On my writing desk in my office, I have a name plaque made of black stone, presumably marble. It’s a triangular wedge, a foot long and three inches high, an inch and a quarter wide at the bottom and pointed at the top. On the back of it is a fanciful black dragon among white clouds. On the front is a long white rectangle with “TG-3” in black in the center, surrounded by dragon fins.
The plaque has a crack in it. Years ago, I dropped it and broke it, then carefully cemented it back together. I had to repair it. It’s one of my prized possessions from the Vietnam war.
Army troops I was working with in the Da Nang area of Vietnam in the late 1960s gave it to me. They told me they had paid a craftsman to carve it from marble quarried from Marble Mountain, close to the seashore not far from Da Nang.
They were especially pleased with the plaque because it memorialized my radio callsign, TG-3. The troops came up with that letter-digit combination. They took it from my payroll signature, Thomas L. Glenn III, which they found hilarious.

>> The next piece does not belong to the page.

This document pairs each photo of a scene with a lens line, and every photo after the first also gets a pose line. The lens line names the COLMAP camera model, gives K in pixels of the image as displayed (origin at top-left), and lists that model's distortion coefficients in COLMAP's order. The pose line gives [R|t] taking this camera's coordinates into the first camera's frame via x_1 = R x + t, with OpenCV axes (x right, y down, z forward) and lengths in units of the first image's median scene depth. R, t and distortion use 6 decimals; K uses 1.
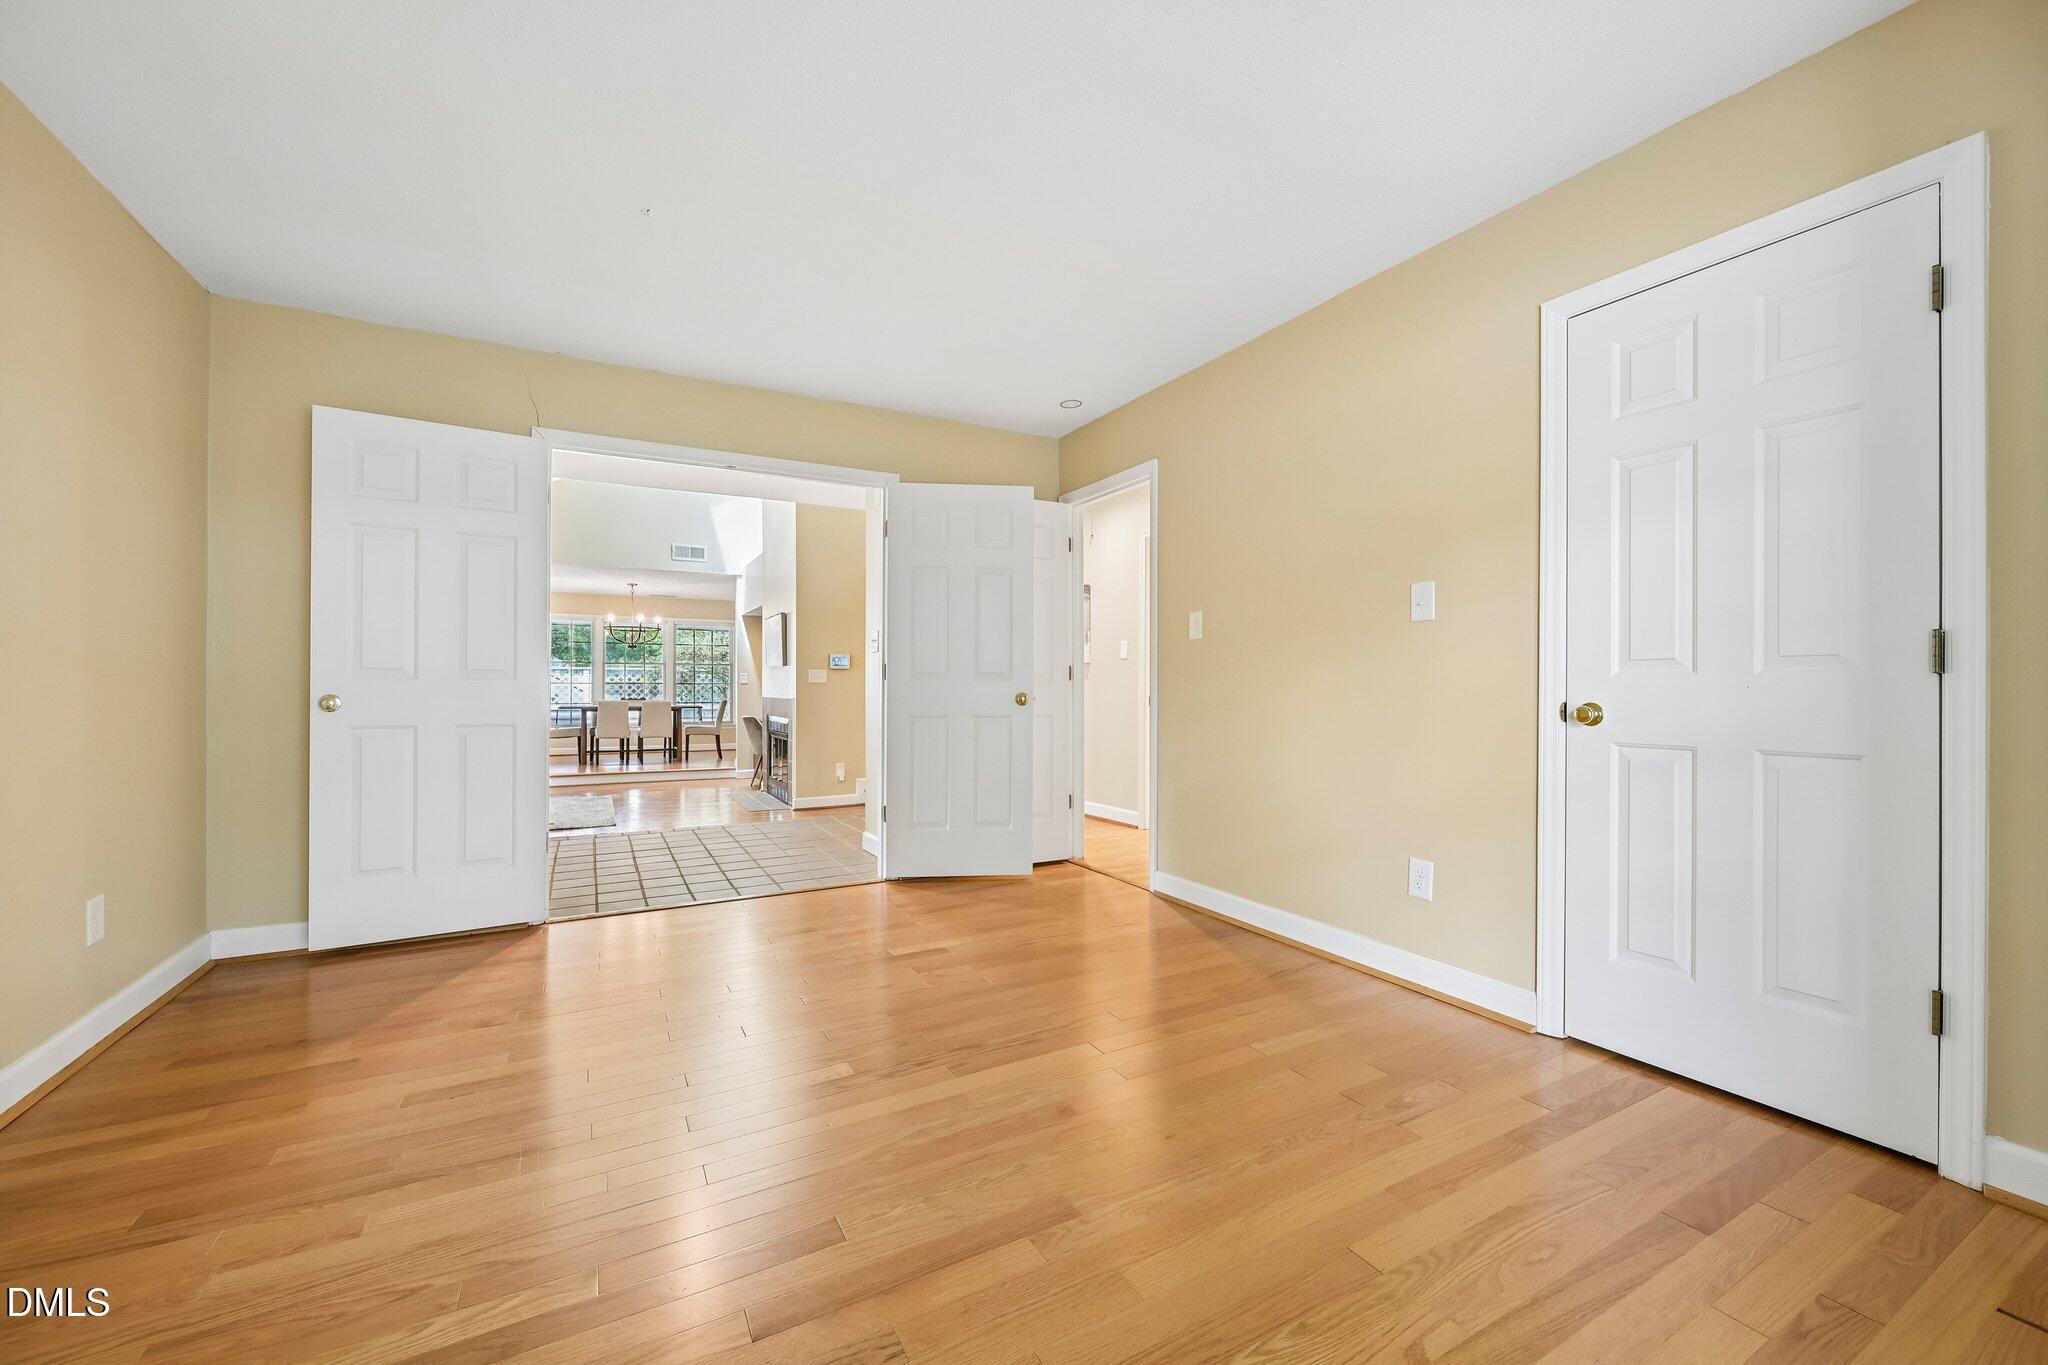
lens RADIAL K [[798.3, 0, 1021.6], [0, 798.3, 688.5], [0, 0, 1]] dist [0.000526, 0.000110]
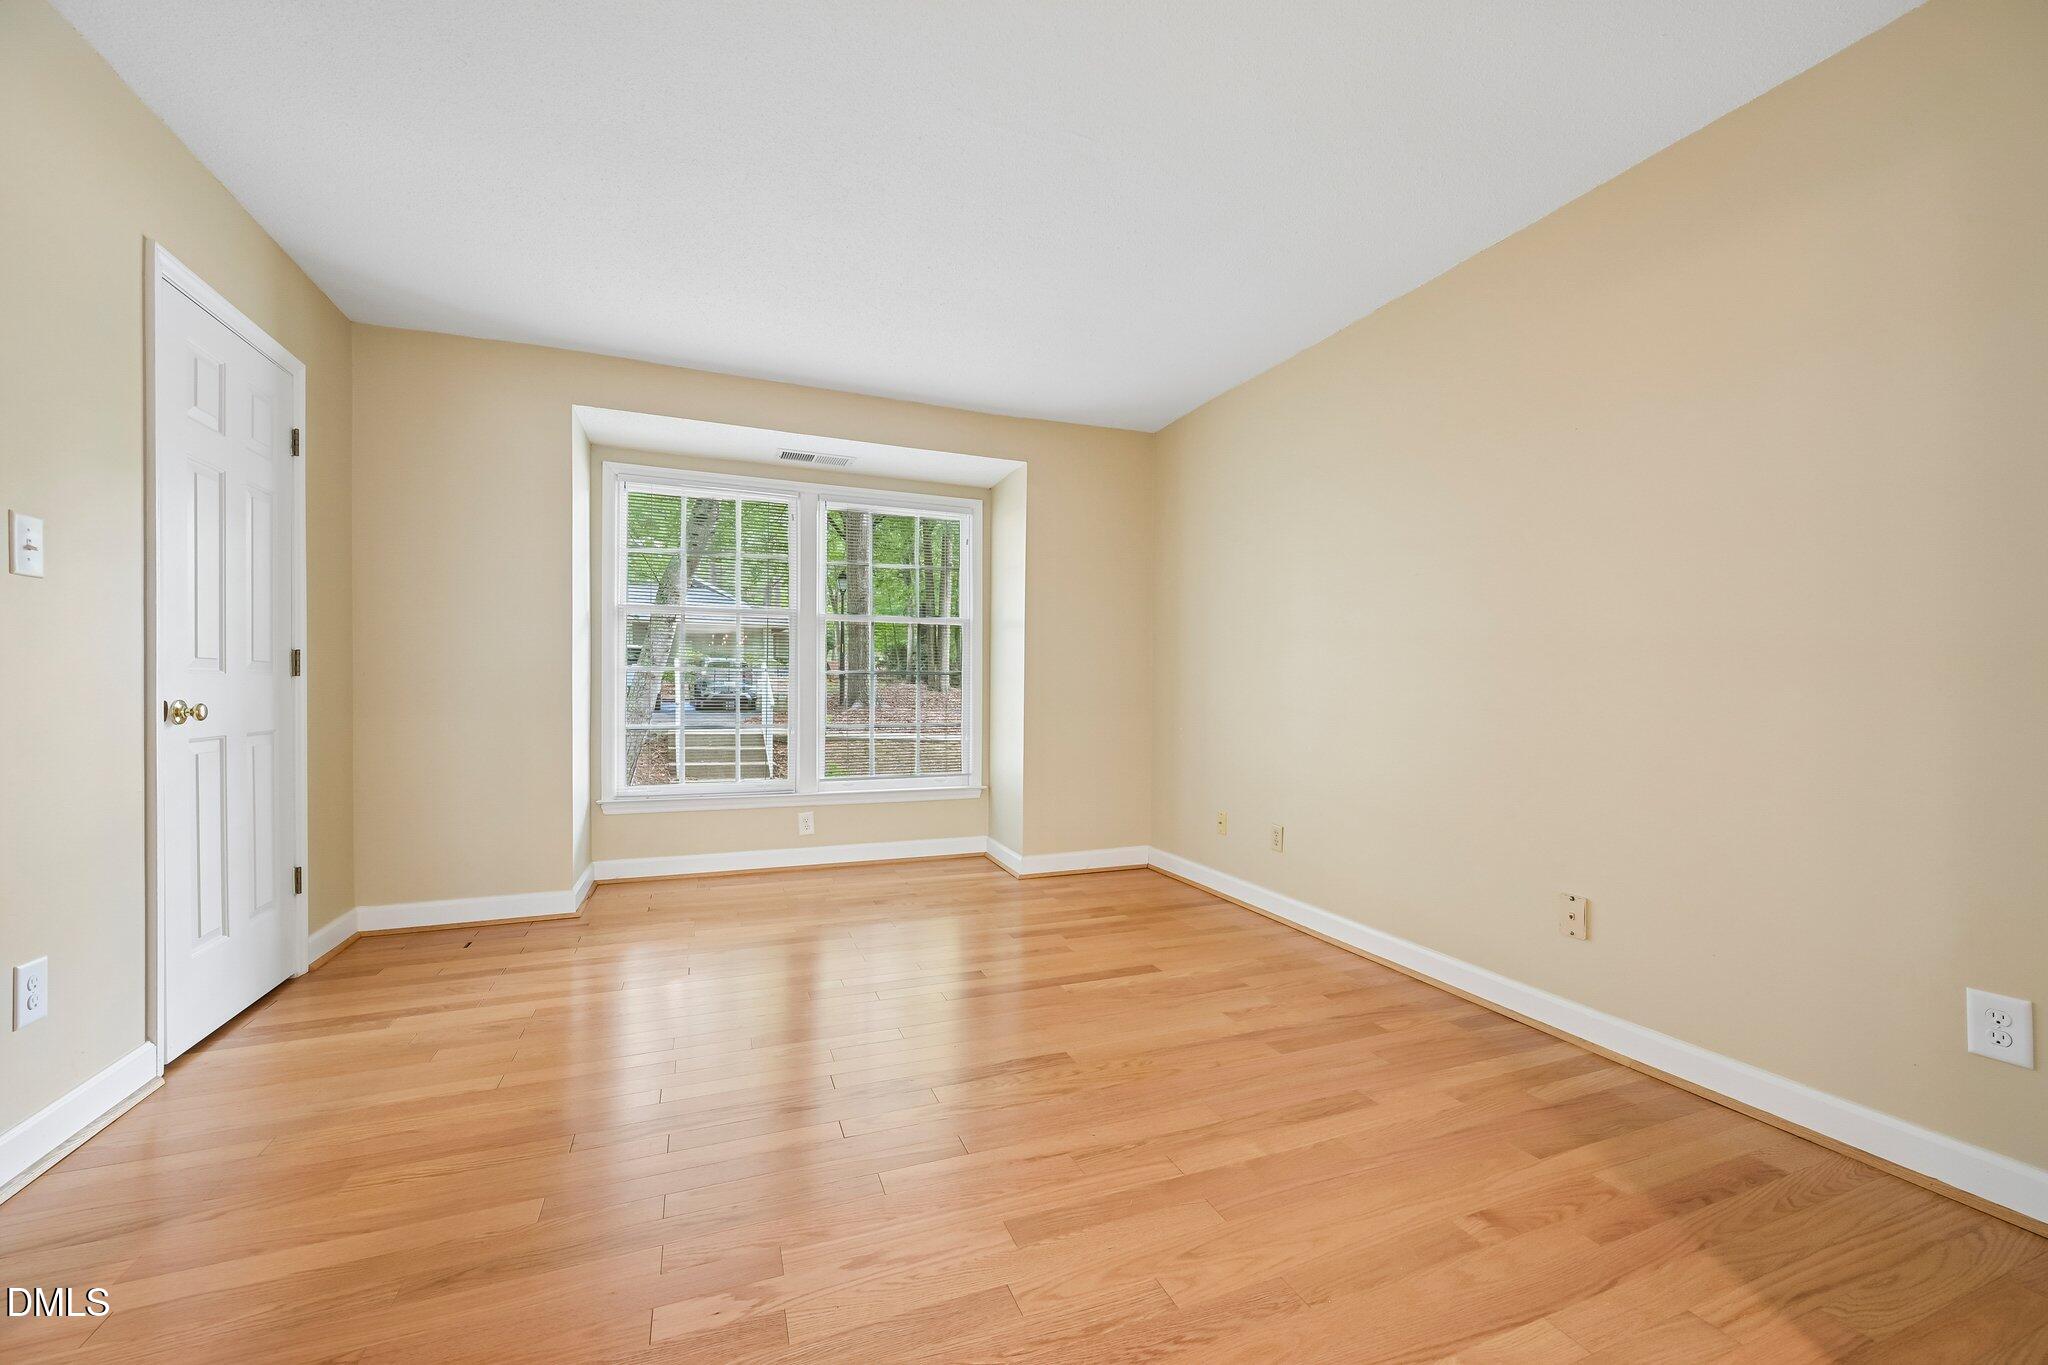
lens RADIAL K [[798.3, 0, 1021.6], [0, 798.3, 688.5], [0, 0, 1]] dist [0.000526, 0.000110]
pose [[-0.993326, -0.006453, 0.115163, -0.466954], [-0.006175, 0.999977, 0.002773, -0.005068], [-0.115178, 0.002044, -0.993343, 2.145881]]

I didn’t explain to them that I used that silly moniker because my father, Thomas L. Glenn, Jr., had forged checks against my personal account, under the name I used, Thomas L. Glenn. I added the “III” to my payroll signature to foil him. It worked, but I have been stuck all my life with a ridiculously pretentious name. I reduced it to “Tom Glenn” for my author’s name.
My presence among the troops was already the source of mirth. Here I was, a civilian who outranked some of their officers, pretending to be an enlisted man. I lived with the troops and dressed in their uniform and went into combat with them. The disguise was to prevent the enemy from discovering that they had a spy in their midst. When I finally got the guys to call me “Tom” and not “Mr. Glenn” and “sir,” I knew I was a member of the team. When they gave me the TG-3 plaque, I knew I was one of them.
Some of the men who gave me the plaque were killed close by me on the battlefield.
I’ll never forget them. I’ll never cease to grieve over those who were lost. And I will always treasure the plaque they gave me.